▶ [MATERIAL TO PROCESS]:
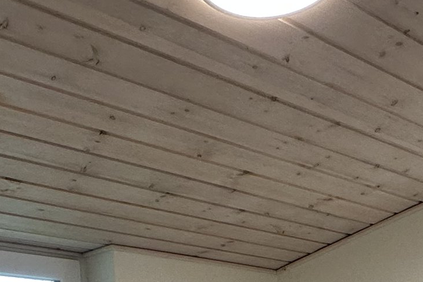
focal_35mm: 60
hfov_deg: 33.1
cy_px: 546
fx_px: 705
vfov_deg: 17.2
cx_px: 285
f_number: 2.2
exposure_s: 1/100
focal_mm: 2.22
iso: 160
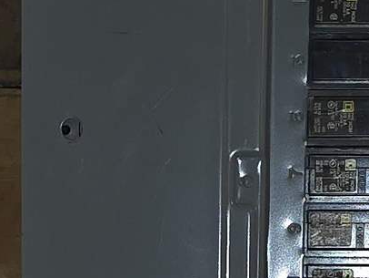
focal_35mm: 174
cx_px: 273
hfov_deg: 11.3
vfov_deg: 8.3
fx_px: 1856
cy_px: 479
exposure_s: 1/60
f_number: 1.7
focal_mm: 6.3
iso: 100
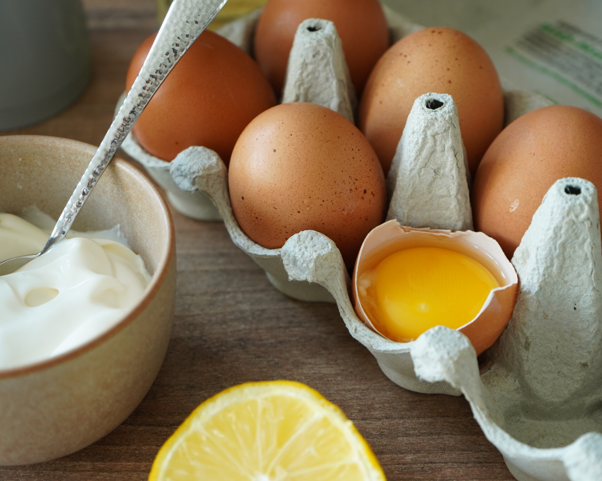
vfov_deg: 22.2
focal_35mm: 69
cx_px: 318
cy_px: 241
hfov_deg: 27.5
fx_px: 1229
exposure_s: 1/30
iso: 1250
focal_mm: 61
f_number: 6.3
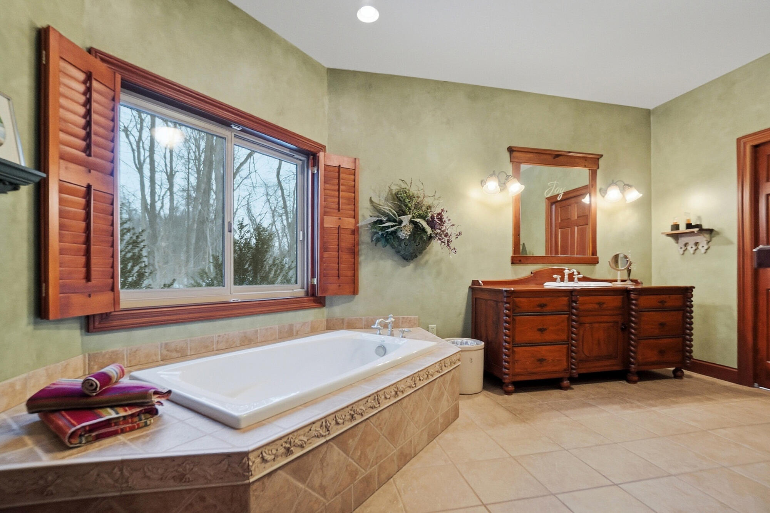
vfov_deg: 77.3
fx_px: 321
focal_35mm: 15
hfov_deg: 100.4
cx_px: 385
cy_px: 256
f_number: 5.6
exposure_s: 1/90
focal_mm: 10
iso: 125
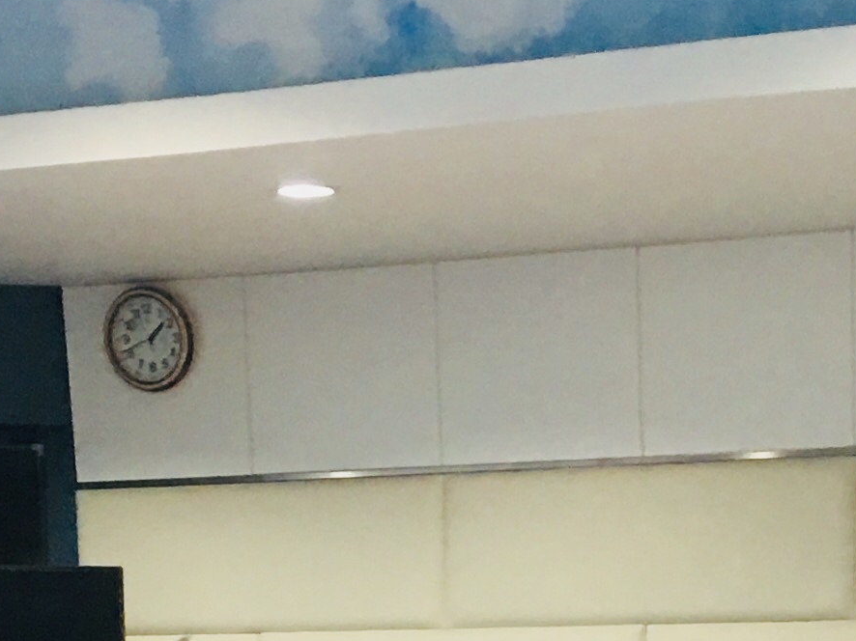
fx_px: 3263
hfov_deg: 14.8
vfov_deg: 10.4
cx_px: 746
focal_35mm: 132
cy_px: 1252
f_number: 2.2
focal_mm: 4.15
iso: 64
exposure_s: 1/17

▶ [WHAT TO WORK ON]:
Please output the full listing above exactly, minus any pictures.

▶ [TASK RESULT]:
focal_35mm: 60
hfov_deg: 33.1
cy_px: 546
fx_px: 705
vfov_deg: 17.2
cx_px: 285
f_number: 2.2
exposure_s: 1/100
focal_mm: 2.22
iso: 160
focal_35mm: 174
cx_px: 273
hfov_deg: 11.3
vfov_deg: 8.3
fx_px: 1856
cy_px: 479
exposure_s: 1/60
f_number: 1.7
focal_mm: 6.3
iso: 100
vfov_deg: 22.2
focal_35mm: 69
cx_px: 318
cy_px: 241
hfov_deg: 27.5
fx_px: 1229
exposure_s: 1/30
iso: 1250
focal_mm: 61
f_number: 6.3
vfov_deg: 77.3
fx_px: 321
focal_35mm: 15
hfov_deg: 100.4
cx_px: 385
cy_px: 256
f_number: 5.6
exposure_s: 1/90
focal_mm: 10
iso: 125
fx_px: 3263
hfov_deg: 14.8
vfov_deg: 10.4
cx_px: 746
focal_35mm: 132
cy_px: 1252
f_number: 2.2
focal_mm: 4.15
iso: 64
exposure_s: 1/17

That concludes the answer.